## [Directive A]
In the cycling account below, how long was the stretch of fast main road to Riga?

## [Extracted text]
The forecast was for drizzle all day, so I wrapped everything in plastic bags, put my sunhat, sunblocker and sunglasses out of reach, donned my rainjacket, and set off. For the next twelve hours it was sunny and baking hot.
It was also, rarely for the gravel-based Latvian rural road network, tarmac all day. Even on the side roads.
Last night’s accomm had no wifi, so I stole some from outside last night’s pizza place. I thought this was reasonable, as they’d tried to overcharge me (eight plus four is twelve in my book, not fourteen as they’d made out, and my book was Bluff Your Way in Maths, you know).
I also stocked up on breakfast pastries and lunch fodder from a supermarket, mindful that this would be the last big town for a couple of days.
The unexpectedly precipation-free day was a delight. Easy, quiet cycling with virtually no traffic (well, except for an eight-mile stretch on a fast main road to Riga, which had a few logging lorries barrelling down it, but it was dreary rather than dangerous, and there weren’t actually that many vehicles on it).

## [Directive B]
In the records below, copy out word for word the part that opens with the line containing "common name: Spring sedge" and runs through the end of the records, leaving out the pictures.

## [Exercise data]
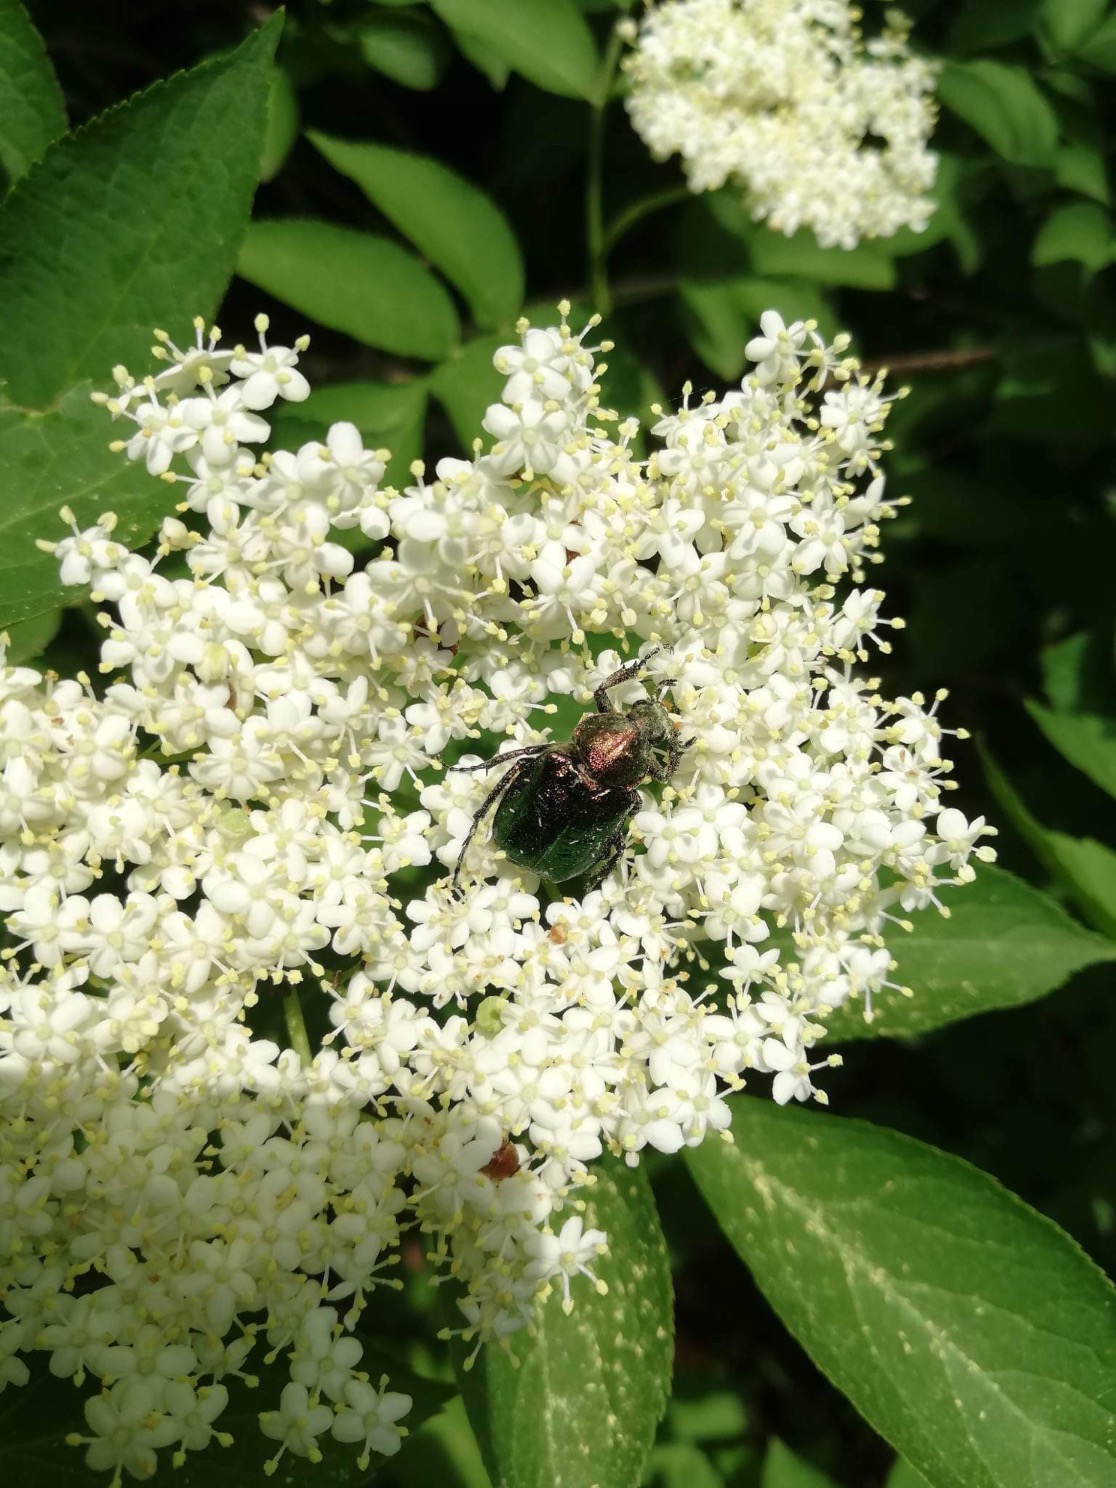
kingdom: Animalia
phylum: Arthropoda
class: Insecta
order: Coleoptera
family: Scarabaeidae
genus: Gnorimus
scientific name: Gnorimus nobilis
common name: Grøn pragttorbist
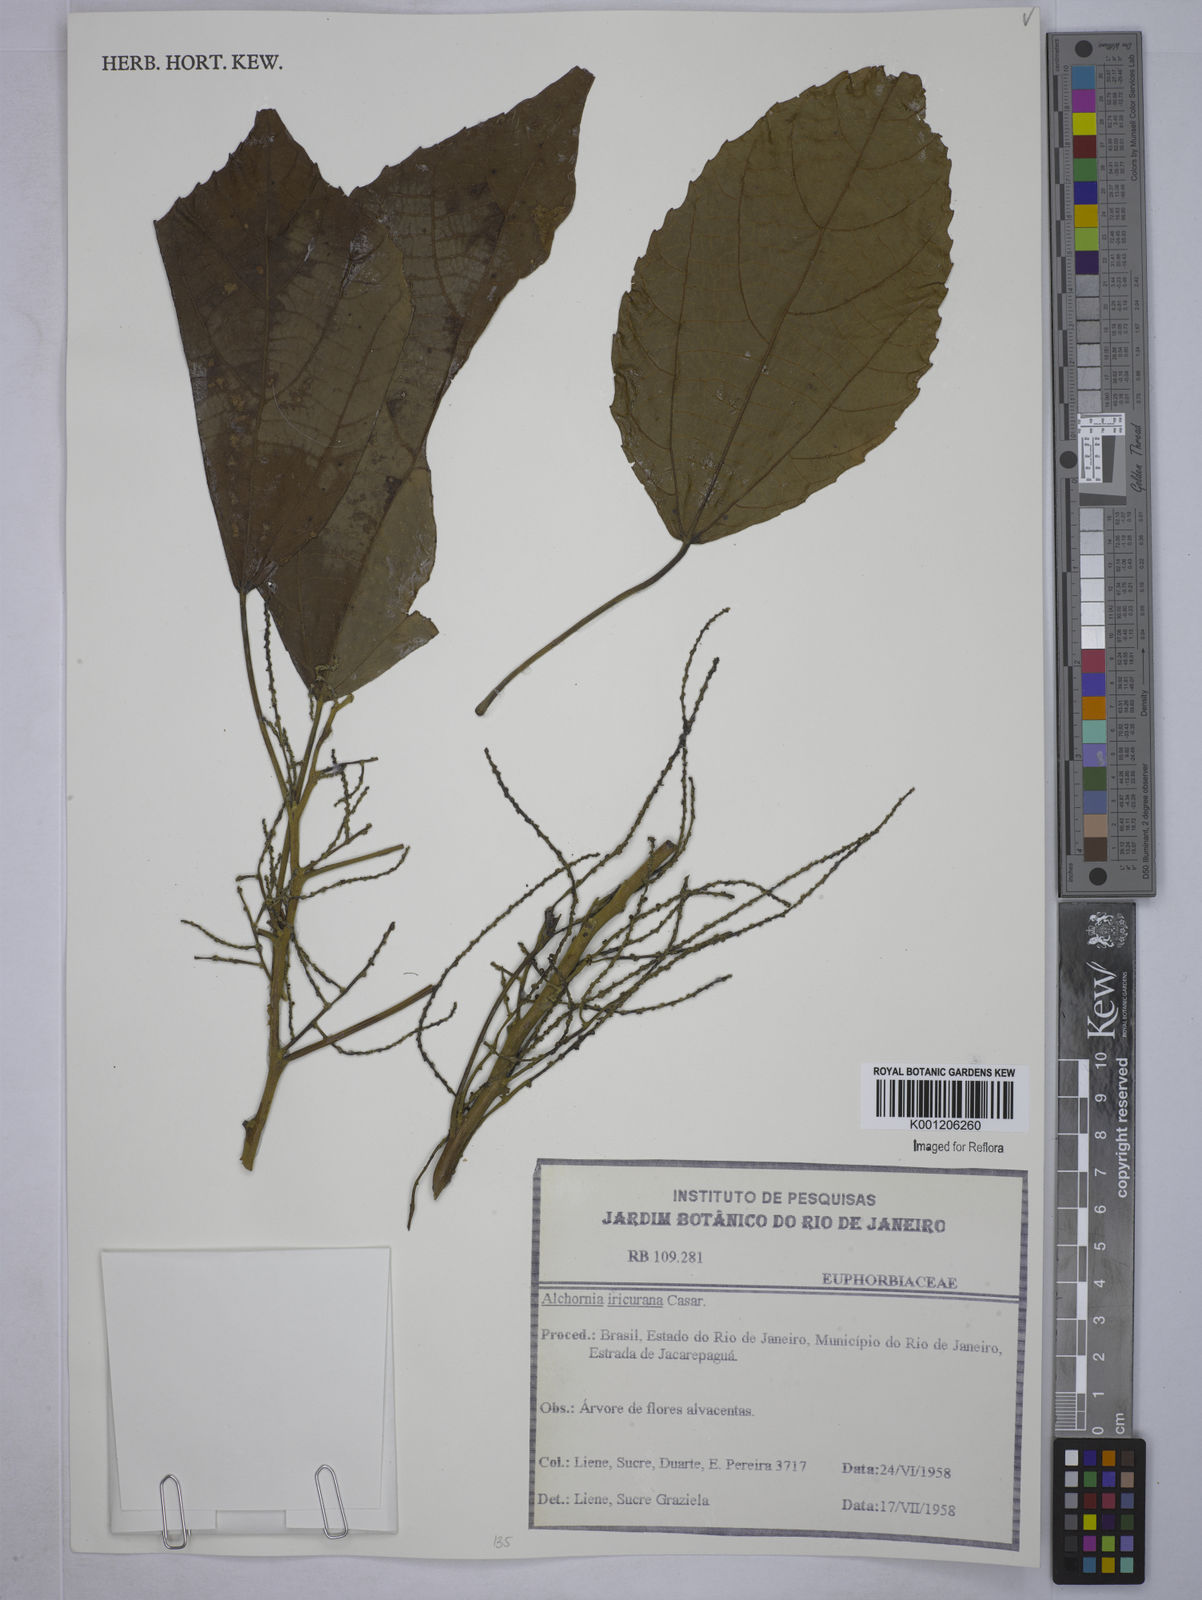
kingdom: Plantae
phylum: Tracheophyta
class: Magnoliopsida
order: Malpighiales
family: Euphorbiaceae
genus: Alchornea
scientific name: Alchornea glandulosa
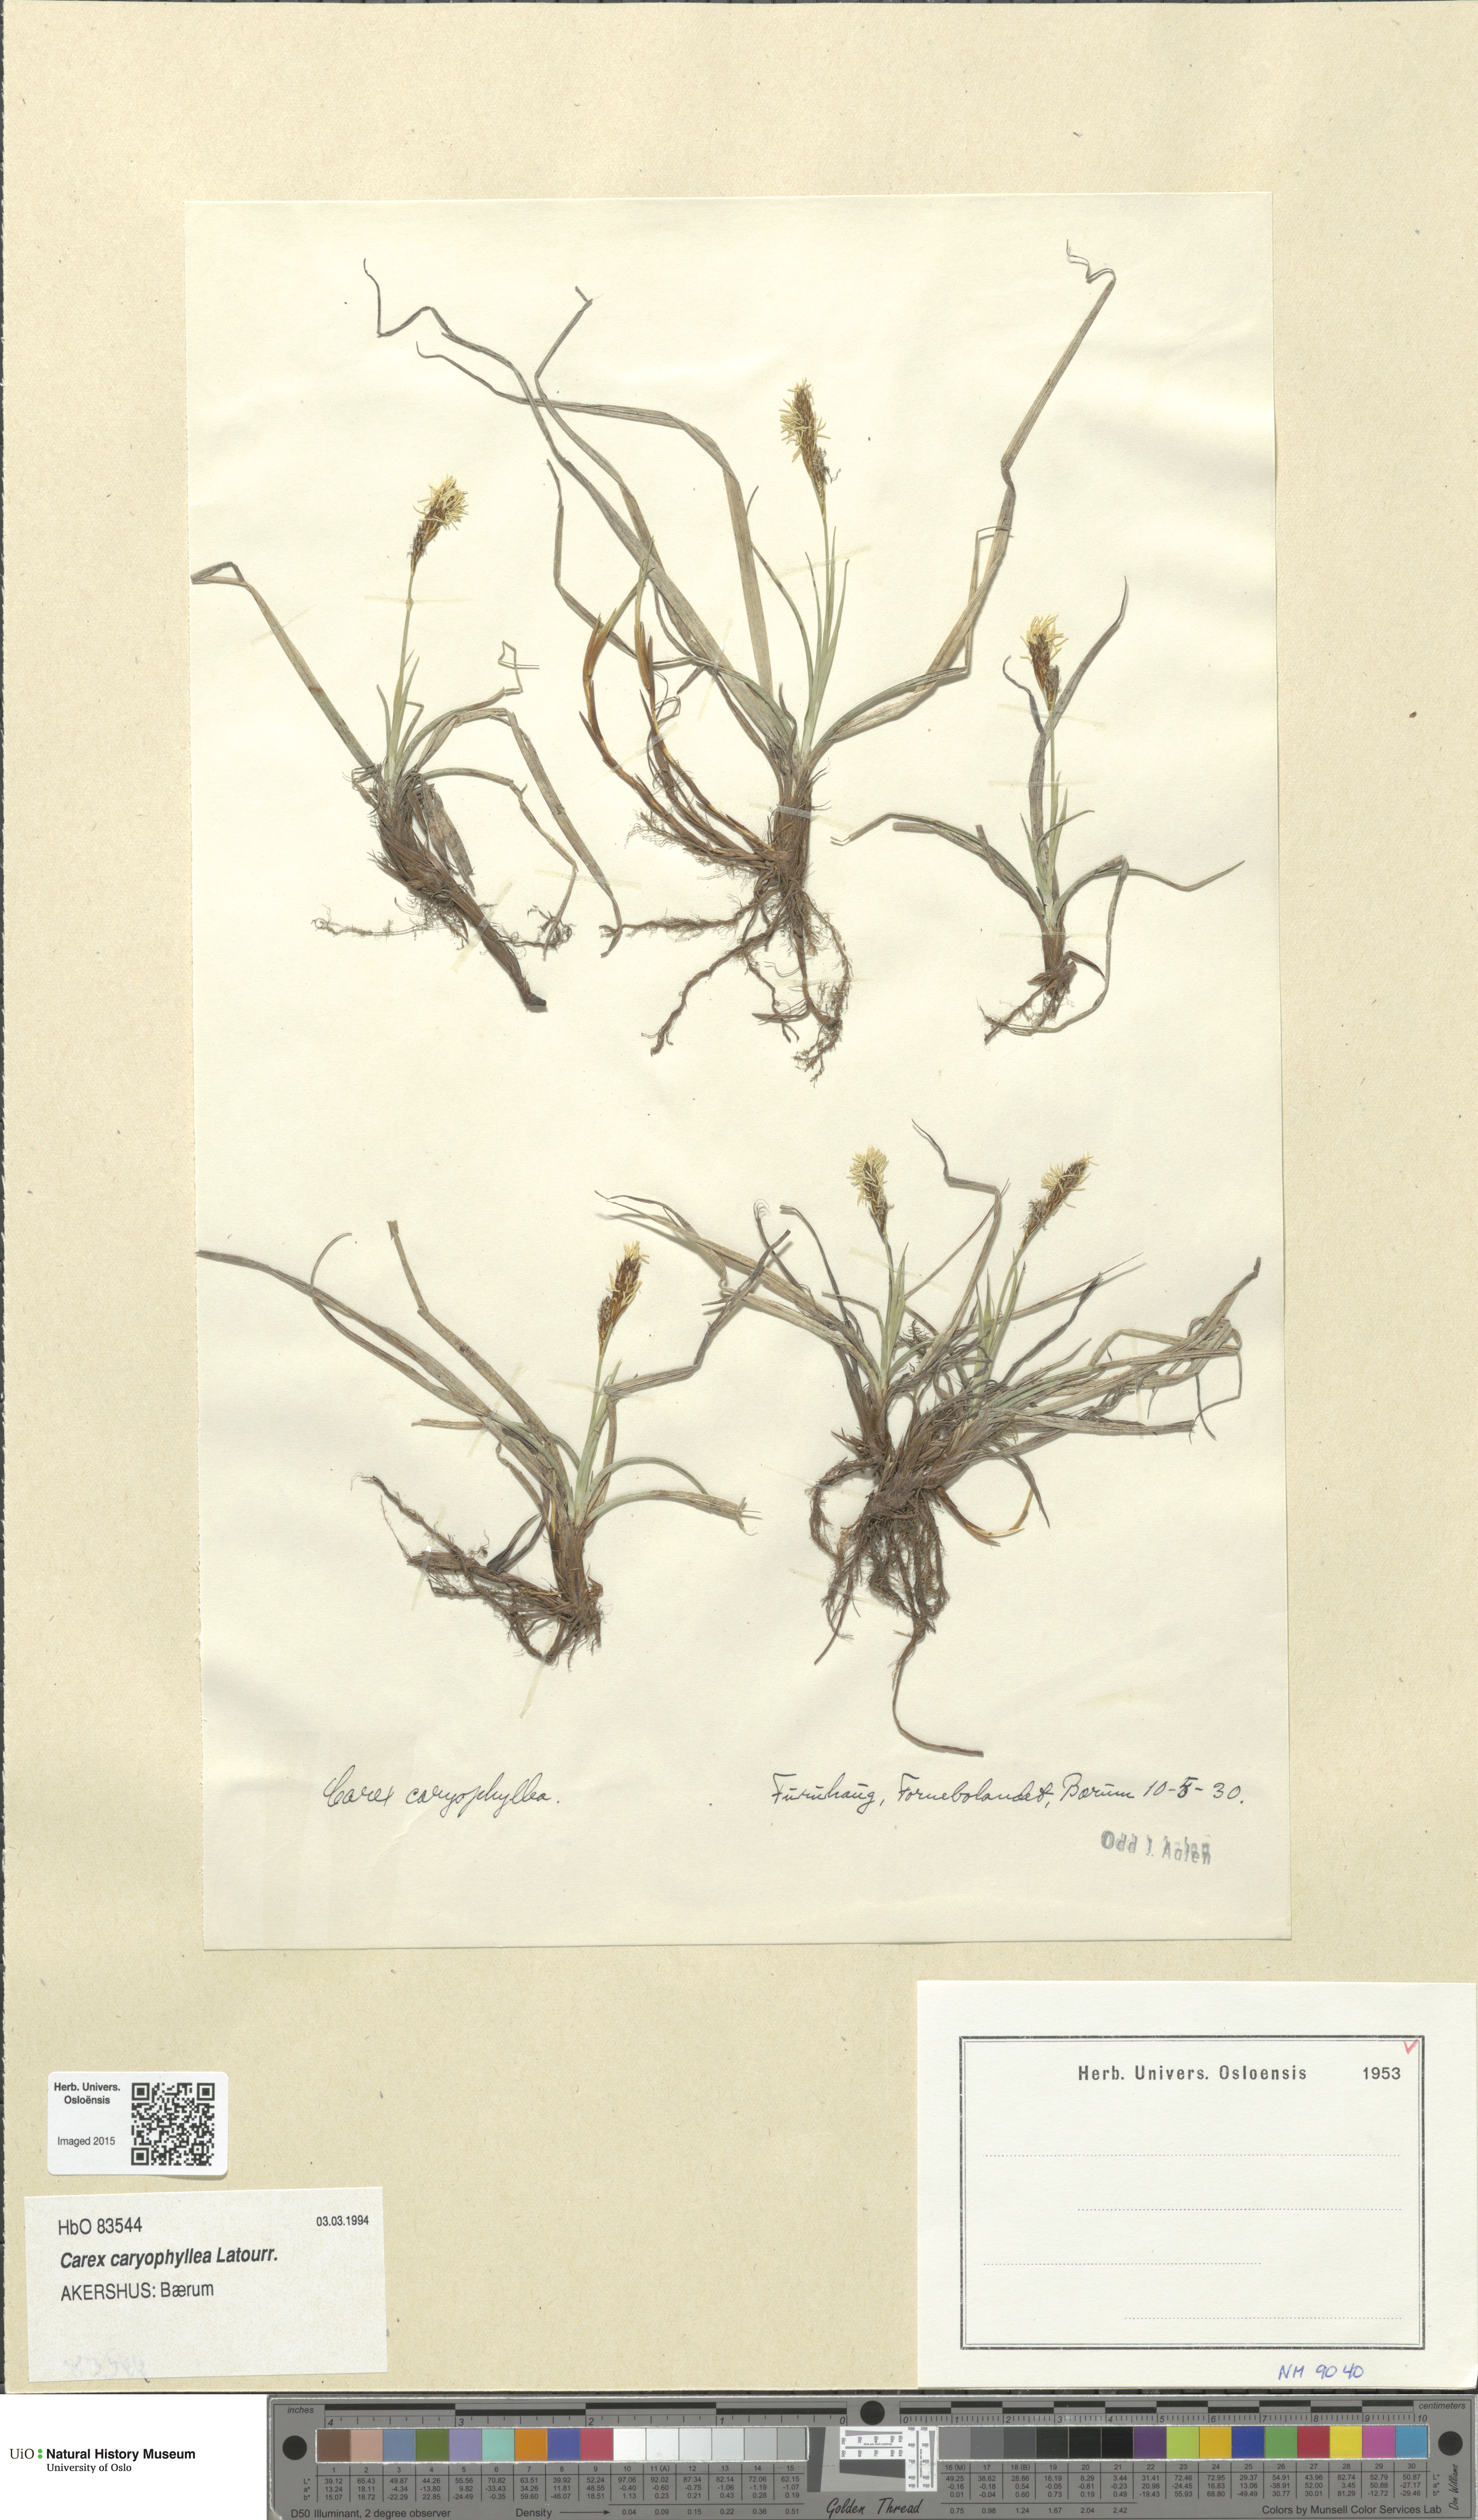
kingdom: Plantae
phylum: Tracheophyta
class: Liliopsida
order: Poales
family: Cyperaceae
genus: Carex
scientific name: Carex caryophyllea
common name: Spring sedge
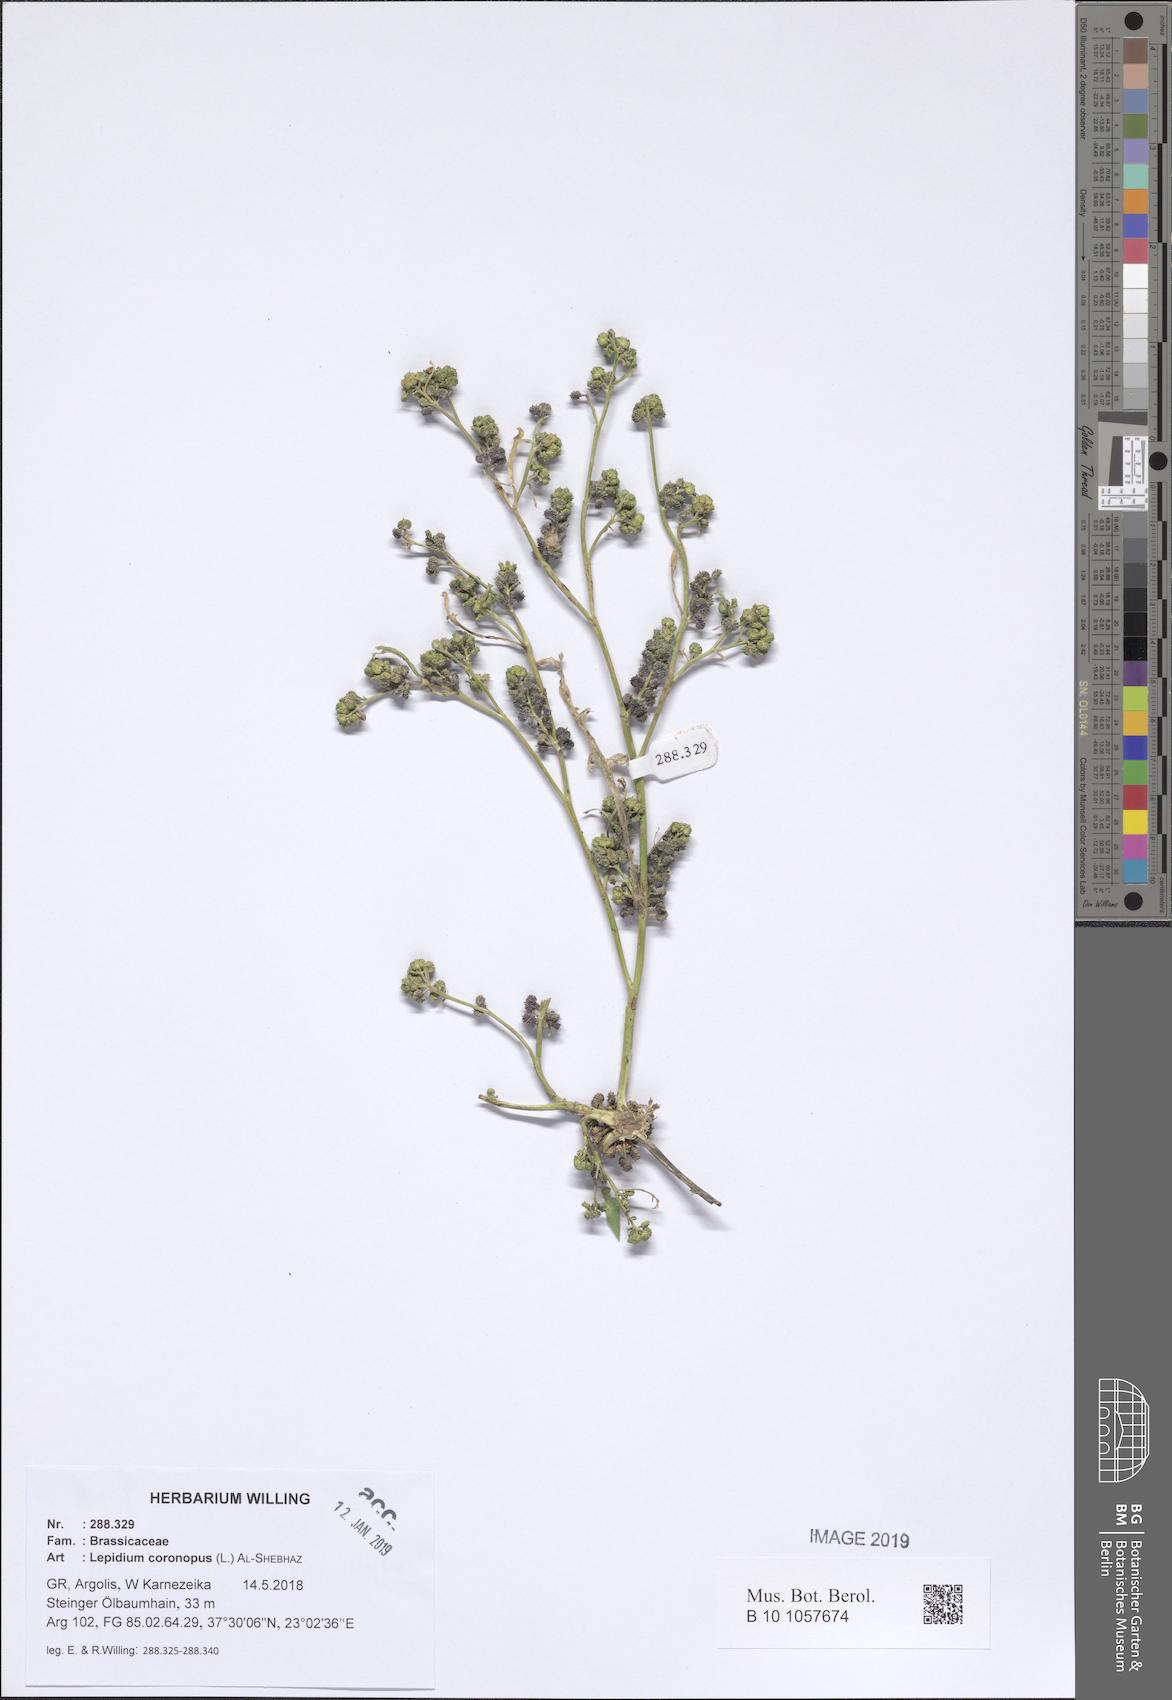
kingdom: Plantae
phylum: Tracheophyta
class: Magnoliopsida
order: Brassicales
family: Brassicaceae
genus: Lepidium
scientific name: Lepidium coronopus
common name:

## [Complete answer A]
Eight miles.

## [Complete answer B]
common name: Spring sedge
kingdom: Plantae
phylum: Tracheophyta
class: Magnoliopsida
order: Brassicales
family: Brassicaceae
genus: Lepidium
scientific name: Lepidium coronopus
common name:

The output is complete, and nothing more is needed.